地方は人口減少が進む地域が多いだけでなく、マンションやアパートの老朽化が進んでいるケースも増えています。投資のためのリスクが大きいため、利回りもかなり高くなっていることが多いのです。
 
 
例えば、築30年を超えるマンションを1戸単位で購入する場合は、表面利回りが20パーセントを超えることが珍しくなくなります。
 
 
ただし、実際に人が住まなければ収入がゼロになるだけでなく、固定資産税などの税金や修繕費などがかさんで赤字になってしまう危険性が高まるのです。
 
維持管理費の出費が大きくなるだけでなく、売却しようにも買い手がつきづらいのも難点になります。
 
 
地方では負動産と呼ばれる、維持や管理だけで赤字になってしまう不動産物件が珍しくなくなりつつあります。利回りが高い物件はそれだけリスクが高いことを認識する必要があるのです。
 
 

リフォームやリノベーションを駆使する方法も

 

表面利回りと実質利回りには大きな幅が出る場合が多く、どのように実質利回りを高めるかが不動産投資の醍醐味になります。
 
 
不動産投資家として成功している人の多くが様々なノウハウを持っており、ただ不動産仲介業者から紹介してもらう以上の工夫を凝らしています。
 
 
例えば、リフォームやリノベーションで不動産価値の回復や向上を図るケースが増えています。
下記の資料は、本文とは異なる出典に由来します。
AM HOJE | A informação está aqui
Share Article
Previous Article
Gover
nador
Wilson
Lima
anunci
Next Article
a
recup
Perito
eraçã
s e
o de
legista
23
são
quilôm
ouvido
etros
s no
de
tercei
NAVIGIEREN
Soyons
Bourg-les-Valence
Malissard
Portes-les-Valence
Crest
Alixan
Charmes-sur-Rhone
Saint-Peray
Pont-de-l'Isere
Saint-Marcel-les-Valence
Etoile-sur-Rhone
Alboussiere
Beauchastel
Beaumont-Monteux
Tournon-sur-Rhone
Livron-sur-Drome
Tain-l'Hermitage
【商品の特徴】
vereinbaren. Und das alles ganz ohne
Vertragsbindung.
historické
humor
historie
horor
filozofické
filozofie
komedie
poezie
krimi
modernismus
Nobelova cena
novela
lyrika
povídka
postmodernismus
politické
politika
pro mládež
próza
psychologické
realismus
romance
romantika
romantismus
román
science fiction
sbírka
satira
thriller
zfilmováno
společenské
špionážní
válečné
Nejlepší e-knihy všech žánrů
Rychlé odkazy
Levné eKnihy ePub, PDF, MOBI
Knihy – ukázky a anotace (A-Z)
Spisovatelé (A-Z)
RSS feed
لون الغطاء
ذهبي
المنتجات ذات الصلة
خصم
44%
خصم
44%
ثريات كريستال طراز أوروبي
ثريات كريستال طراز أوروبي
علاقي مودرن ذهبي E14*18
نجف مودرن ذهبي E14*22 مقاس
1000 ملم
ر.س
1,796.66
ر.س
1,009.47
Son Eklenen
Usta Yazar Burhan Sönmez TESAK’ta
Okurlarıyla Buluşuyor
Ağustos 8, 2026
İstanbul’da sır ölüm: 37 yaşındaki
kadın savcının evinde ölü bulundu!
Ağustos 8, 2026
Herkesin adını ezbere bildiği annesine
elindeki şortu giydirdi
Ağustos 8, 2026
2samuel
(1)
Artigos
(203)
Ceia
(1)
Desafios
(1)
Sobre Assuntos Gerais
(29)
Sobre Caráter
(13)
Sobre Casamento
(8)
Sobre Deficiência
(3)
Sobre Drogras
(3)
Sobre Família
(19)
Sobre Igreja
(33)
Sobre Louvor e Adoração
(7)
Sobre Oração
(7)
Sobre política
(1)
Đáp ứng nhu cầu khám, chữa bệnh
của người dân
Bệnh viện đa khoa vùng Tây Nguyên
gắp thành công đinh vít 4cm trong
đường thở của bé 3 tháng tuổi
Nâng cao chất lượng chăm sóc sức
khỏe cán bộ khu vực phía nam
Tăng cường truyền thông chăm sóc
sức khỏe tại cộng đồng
リフォームは建物を建築時に近い状態に戻すことで、不動産価値を回復させることができます。
 
 
水回りなどを改善し、より住みやすくする改良が行われる場合もあります。
 
リノベーションはより大規模に建物を改築し、間取りなども含めて変更を加える手法です。
 
 
メリットはデザイナーに依頼するなどより付加価値が高い住宅を作れることです。
 
 
自己破産によって差し押さえられたアパートなどを競売で購入し、リノベーションを施すことで最新のアパートに生まれ変わらせることも可能です。
 
 
不動産価値を高めれられるだけでなく、ニーズに合致した経営ができれば入居者増や収益性の大幅な向上も見込めます。
 
 
ある程度ノウハウを積んでからでなければ採算をとることは難しいものの、立地のふりを覆すような収益性の高い不動産経営を行う人も存在するのです。
 
 

駐車場などと組み褪せて考えることも重要に

 
 

不動産投資は主にアパート経営、マンションの経営、ビルやテナントの貸し出し、駐車場経営などで収益をあげていきます。

 
 
もっとも投資額が少なく済むのはマンションの1戸買いです。収益性が高く、小口での投資ができることから人気になっています。
 
 
続いてアパート経営、マンション経営、ビルなどの経営と投資額と利益率の水準が上がっていきます。
 
 
もちろんアパート経営であっても、常に満室を確保できればマンションよりも高い収益が上がることもあります。マネースケールに合わせて投資先を変えることは非常に重要なポイントです。
 
 
駐車場経営は不動産投資の中では特殊な位置づけになります。駐車場経営は利益率が低いものの、借地を利用して経営するなど柔軟な運営が可能だからです。
 
 

税法上課税額が大きくありどうしても利益率は下がりますが、転売などで利益を得やすいのもポイントになります。
 
 
土地だけがあれば簡単に始められるのも魅力で、収益力だけでなくリスクコントロールのために駐車場経営を組み合わせる人も多いのです。